Directions for this task: Copy out every row below, swapping each occurrence of "装着可" for "取付可" and leaving everything else unchanged.

Start of Supplied material

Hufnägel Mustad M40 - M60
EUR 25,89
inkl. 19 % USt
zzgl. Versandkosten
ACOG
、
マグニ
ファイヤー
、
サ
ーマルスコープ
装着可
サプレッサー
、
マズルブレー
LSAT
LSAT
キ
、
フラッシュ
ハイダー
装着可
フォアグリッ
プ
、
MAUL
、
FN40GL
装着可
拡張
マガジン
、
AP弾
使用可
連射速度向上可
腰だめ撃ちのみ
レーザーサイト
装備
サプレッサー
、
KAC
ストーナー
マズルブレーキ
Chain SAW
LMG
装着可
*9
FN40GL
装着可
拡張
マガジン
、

End of Supplied material

Response:
Hufnägel Mustad M40 - M60
EUR 25,89
inkl. 19 % USt
zzgl. Versandkosten
ACOG
、
マグニ
ファイヤー
、
サ
ーマルスコープ
取付可
サプレッサー
、
マズルブレー
LSAT
LSAT
キ
、
フラッシュ
ハイダー
取付可
フォアグリッ
プ
、
MAUL
、
FN40GL
取付可
拡張
マガジン
、
AP弾
使用可
連射速度向上可
腰だめ撃ちのみ
レーザーサイト
装備
サプレッサー
、
KAC
ストーナー
マズルブレーキ
Chain SAW
LMG
取付可
*9
FN40GL
取付可
拡張
マガジン
、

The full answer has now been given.